AIM OF THE EXERCISE: The answer is an exact repetition of every entry, with all images left out.

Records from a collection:
╭──

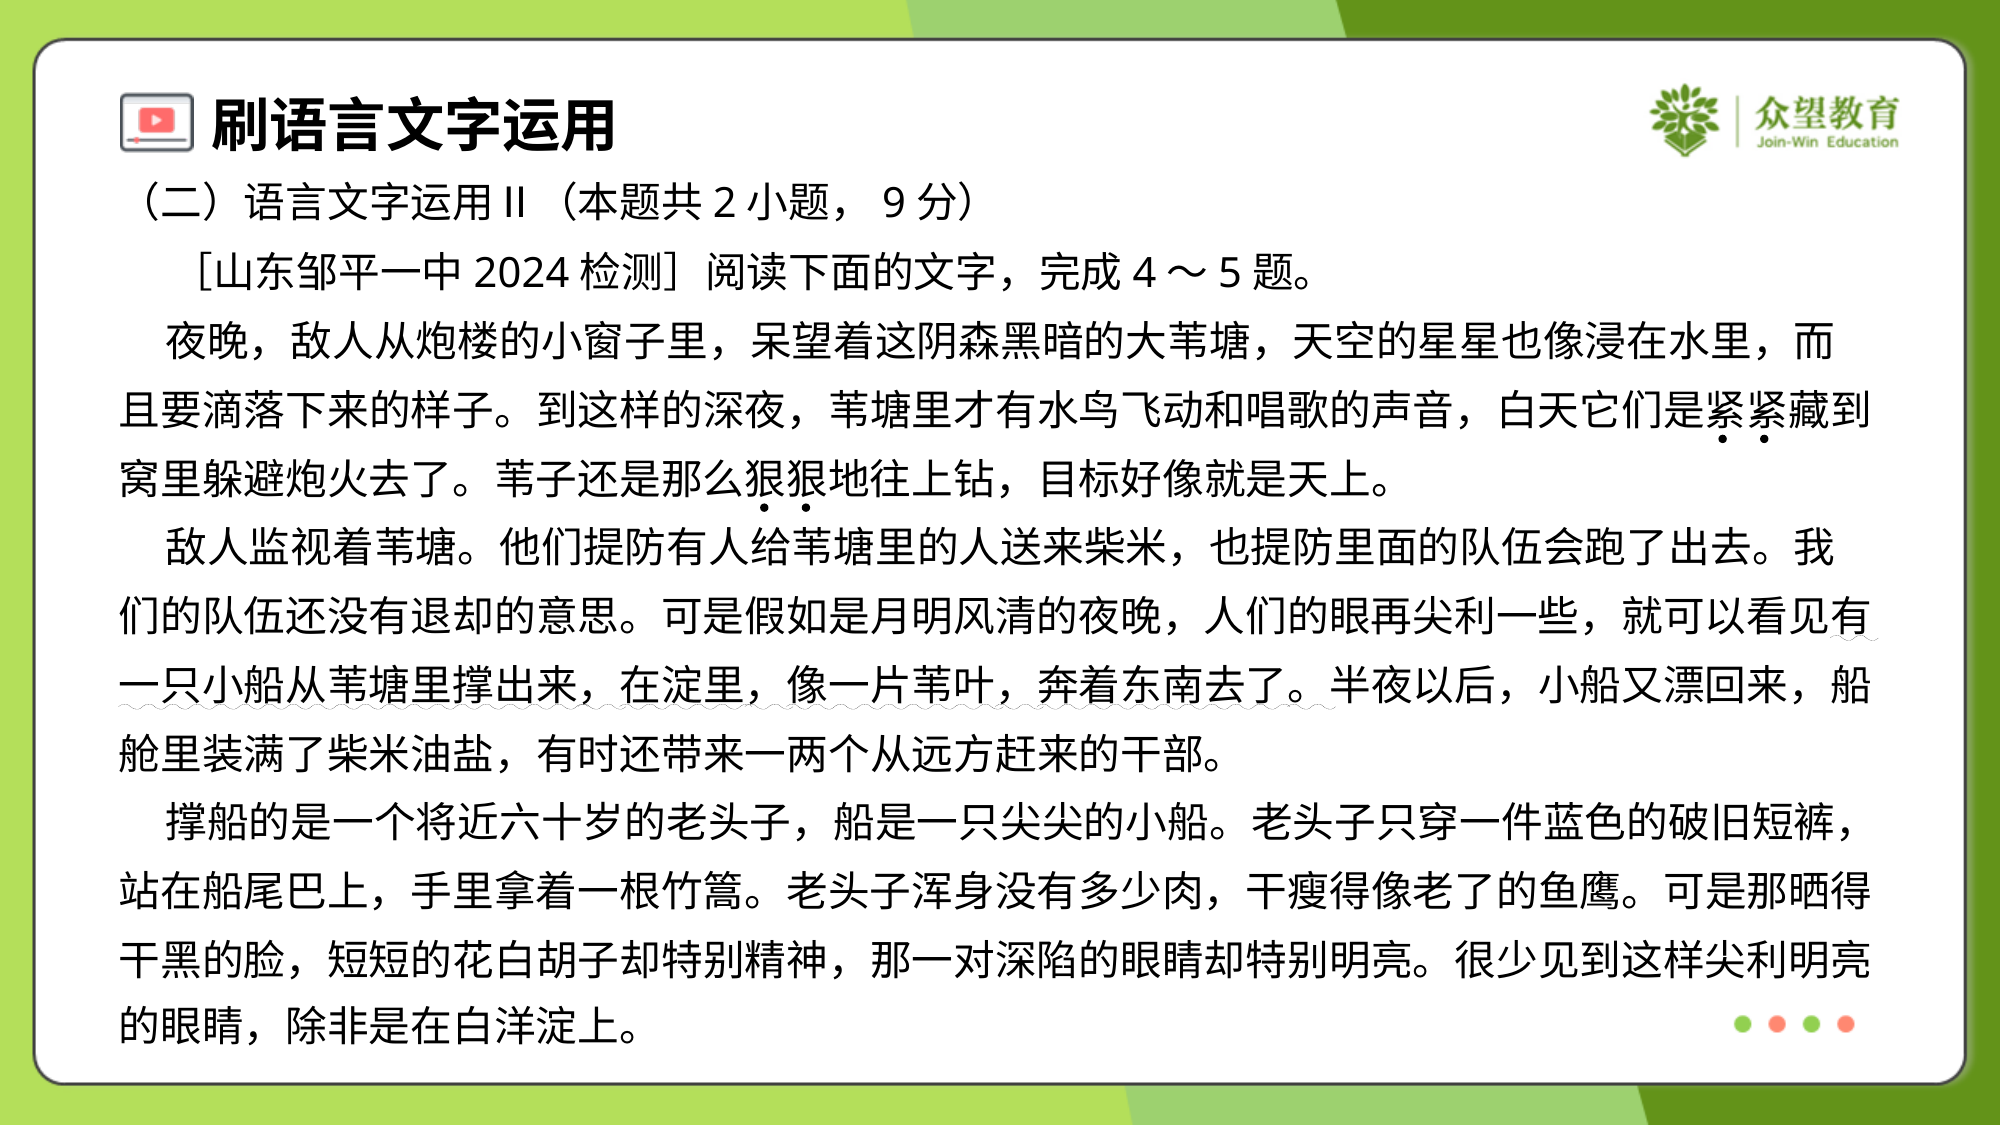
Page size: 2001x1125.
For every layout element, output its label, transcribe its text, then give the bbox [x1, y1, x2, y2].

text_box [760, 503, 769, 512]
text_box [1718, 434, 1727, 444]
text_box [801, 503, 811, 512]
text_box [1760, 434, 1769, 444]
picture [0, 0, 2000, 1125]
text_box ［山东邹平一中2024检测］阅读下面的文字，完成4～5题。 夜晚，敌人从炮楼的小窗子里，呆望着这阴森黑暗的大苇塘，天空的星星也像浸在水里，而 且要滴落下来的样子。到这样的深夜，苇塘里才有水鸟飞动和唱歌的声音，白天它们是紧紧藏到 窝里躲避炮火去了。苇子还是那么狠狠地往上钻，目标好像就是天上。 敌人监视着苇塘。他们提防有人给苇塘里的人送来柴米，也提防里面的队伍会跑了出去。我 们的队伍还没有退却的意思。可是假如是月明风清的夜晚，人们的眼再尖利一些，就可以看见有 一只小船从苇塘里撑出来，在淀里，像一片苇叶，奔着东南去了。半夜以后，小船又漂回来，船 舱里装满了柴米油盐，有时还带来一两个从远方赶来的干部。 撑船的是一个将近六十岁的老头子，船是一只尖尖的小船。老头子只穿一件蓝色的破旧短裤， 站在船尾巴上，手里拿着一根竹篙。老头子浑身没有多少肉，干瘦得像老了的鱼鹰。可是那晒得 干黑的脸，短短的花白胡子却特别精神，那一对深陷的眼睛却特别明亮。很少见到这样尖利明亮 的眼睛，除非是在白洋淀上。 [118, 227, 1883, 1044]
text_box （二）语言文字运用Ⅱ（本题共2小题，9分） [118, 158, 1883, 221]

╰──

RESULT FOR THIS EXERCISE:
Page size: 2001x1125.
For every layout element, output its label, transcribe its text, then give the bbox [x1, y1, x2, y2].

text_box [760, 503, 769, 512]
text_box [1718, 434, 1727, 444]
text_box [801, 503, 811, 512]
text_box [1760, 434, 1769, 444]
picture [0, 0, 2000, 1125]
text_box ［山东邹平一中2024检测］阅读下面的文字，完成4～5题。 夜晚，敌人从炮楼的小窗子里，呆望着这阴森黑暗的大苇塘，天空的星星也像浸在水里，而 且要滴落下来的样子。到这样的深夜，苇塘里才有水鸟飞动和唱歌的声音，白天它们是紧紧藏到 窝里躲避炮火去了。苇子还是那么狠狠地往上钻，目标好像就是天上。 敌人监视着苇塘。他们提防有人给苇塘里的人送来柴米，也提防里面的队伍会跑了出去。我 们的队伍还没有退却的意思。可是假如是月明风清的夜晚，人们的眼再尖利一些，就可以看见有 一只小船从苇塘里撑出来，在淀里，像一片苇叶，奔着东南去了。半夜以后，小船又漂回来，船 舱里装满了柴米油盐，有时还带来一两个从远方赶来的干部。 撑船的是一个将近六十岁的老头子，船是一只尖尖的小船。老头子只穿一件蓝色的破旧短裤， 站在船尾巴上，手里拿着一根竹篙。老头子浑身没有多少肉，干瘦得像老了的鱼鹰。可是那晒得 干黑的脸，短短的花白胡子却特别精神，那一对深陷的眼睛却特别明亮。很少见到这样尖利明亮 的眼睛，除非是在白洋淀上。 [118, 227, 1883, 1044]
text_box （二）语言文字运用Ⅱ（本题共2小题，9分） [118, 158, 1883, 221]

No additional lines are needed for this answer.